Here’s the second thing you need to know about emotional eating:
You don’t have to be overweight to be stuck and unhappy with emotional eating. There are plenty of women who are at a healthy weight who rely on food to cope with feelings or who feel out of control with their eating in certain situations.
You don’t have to binge eat or eat constantly to be an emotional eater. Most people eat emotionally sometimes. Emotional eating becomes a problem, even for women who are not overweight, when your relationship with food takes up time or energy that you would rather spend on other things, when it is affecting your weight, your health, or your happiness, or when you feel dependent on it and feel trapped or at a loss for how you might do things differently.
Emotional eating can leave you feeling out of control, ineffective, irritable, and frustrated with yourself – definitely not a recipe for success and thriving.

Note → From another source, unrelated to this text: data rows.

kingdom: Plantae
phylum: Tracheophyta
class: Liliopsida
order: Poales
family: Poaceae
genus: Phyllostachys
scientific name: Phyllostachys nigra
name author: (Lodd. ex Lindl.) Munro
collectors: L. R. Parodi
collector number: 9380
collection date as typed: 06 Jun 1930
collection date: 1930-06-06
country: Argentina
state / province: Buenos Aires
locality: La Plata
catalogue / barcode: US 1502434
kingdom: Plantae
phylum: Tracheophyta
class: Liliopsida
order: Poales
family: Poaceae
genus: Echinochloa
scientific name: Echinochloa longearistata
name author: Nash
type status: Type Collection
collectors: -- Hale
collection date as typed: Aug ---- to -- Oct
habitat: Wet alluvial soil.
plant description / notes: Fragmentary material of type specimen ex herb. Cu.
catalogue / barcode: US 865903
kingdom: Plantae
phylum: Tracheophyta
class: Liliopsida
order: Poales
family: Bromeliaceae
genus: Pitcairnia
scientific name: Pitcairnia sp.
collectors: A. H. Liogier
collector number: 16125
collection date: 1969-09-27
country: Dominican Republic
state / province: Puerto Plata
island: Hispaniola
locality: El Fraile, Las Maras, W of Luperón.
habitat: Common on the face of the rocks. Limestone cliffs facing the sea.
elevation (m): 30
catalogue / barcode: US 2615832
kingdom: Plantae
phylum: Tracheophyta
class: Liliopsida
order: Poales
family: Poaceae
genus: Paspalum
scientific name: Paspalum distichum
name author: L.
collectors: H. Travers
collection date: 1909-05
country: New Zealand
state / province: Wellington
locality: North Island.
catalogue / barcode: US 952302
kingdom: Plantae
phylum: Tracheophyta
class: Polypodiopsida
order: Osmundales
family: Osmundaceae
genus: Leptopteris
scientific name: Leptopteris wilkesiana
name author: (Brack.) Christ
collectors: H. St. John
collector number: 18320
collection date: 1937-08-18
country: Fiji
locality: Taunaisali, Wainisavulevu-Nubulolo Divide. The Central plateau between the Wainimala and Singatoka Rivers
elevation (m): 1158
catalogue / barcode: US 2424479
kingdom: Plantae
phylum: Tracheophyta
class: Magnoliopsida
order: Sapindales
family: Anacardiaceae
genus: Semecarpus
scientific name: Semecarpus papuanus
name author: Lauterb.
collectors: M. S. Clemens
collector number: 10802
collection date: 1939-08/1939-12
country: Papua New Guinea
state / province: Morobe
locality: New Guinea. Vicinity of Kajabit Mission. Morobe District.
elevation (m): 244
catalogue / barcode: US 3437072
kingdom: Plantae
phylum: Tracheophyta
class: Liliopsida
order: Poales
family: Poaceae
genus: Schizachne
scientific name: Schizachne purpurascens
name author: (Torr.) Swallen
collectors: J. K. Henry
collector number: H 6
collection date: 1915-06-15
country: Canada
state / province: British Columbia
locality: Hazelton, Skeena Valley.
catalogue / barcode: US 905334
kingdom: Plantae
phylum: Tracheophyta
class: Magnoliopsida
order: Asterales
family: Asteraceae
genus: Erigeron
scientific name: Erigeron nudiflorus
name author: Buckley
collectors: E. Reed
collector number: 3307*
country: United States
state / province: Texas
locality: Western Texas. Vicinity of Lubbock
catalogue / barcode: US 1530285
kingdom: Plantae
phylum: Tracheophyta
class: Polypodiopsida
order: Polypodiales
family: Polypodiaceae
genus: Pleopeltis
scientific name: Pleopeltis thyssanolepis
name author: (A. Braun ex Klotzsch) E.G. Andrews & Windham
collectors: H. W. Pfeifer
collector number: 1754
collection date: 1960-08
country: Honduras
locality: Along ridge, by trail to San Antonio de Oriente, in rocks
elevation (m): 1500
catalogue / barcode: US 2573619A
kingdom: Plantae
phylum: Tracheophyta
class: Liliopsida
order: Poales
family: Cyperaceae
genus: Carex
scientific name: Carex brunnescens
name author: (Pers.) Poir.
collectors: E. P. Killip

That’s exactly what happened to Diane.* Diane wasn’t overweight, but she felt like she was always on a diet (or falling off one). She was tired of cycling between strict “discipline” and stress eating that felt out of control. She was an emotional eater and worked very hard to be “strong” and to not “give in to food.”
Diane never felt like she could take her weight or her pant size for granted. Staying the weight she wanted to be required a lot of vigilance and hard work. She tracked her food choices and her activity in a variety of ways and was sick of how much time it took. Diane sometimes avoided social situations because she didn’t trust herself to make “the right” food choices. She felt like she was constantly battling mindless eating. Finally, Diane was bored and unhappy with the narrow range of food that she felt she could eat and “be healthy.”
Diane was the size she wanted to be, but she definitely felt like food and weight were controlling her (rather than feeling in charge of her life). She did not feel peaceful with food at all and sounded exhausted when she talked about “always needing to be on top of this stuff.”
Although I never worked with Diane, I’ve worked with hundreds of women (at least) who believed that food would always be a struggle and that in order to “win,” they were going to need to stay alert and disciplined. They never felt confident about any results they had achieved and usually worried that the weight could come back.
This is because they are missing a critical piece of the puzzle (and you may be too).
Diane was working WAY too hard because she was lacking an effective strategy for taking control of the reasons food was such a struggle. Instead, Diane tried to take control of emotional eating without tools and without a plan. She didn’t know what to do instead of eating or how to make her cravings dissolve. She had no method to take her focus OFF of eating and food. Diane’s only strategy was “don’t do it.”
Spending your life “not doing” something is like holding on for dear life. It’s certainly not peaceful, fun, or easy. And it’s not a recipe for success that’s likely to last.
The cost of emotional eating and overeating goes far beyond weight. These struggles can literally take the joy out of life.
Take good care,
*Name changed to protect Diane’s privacy.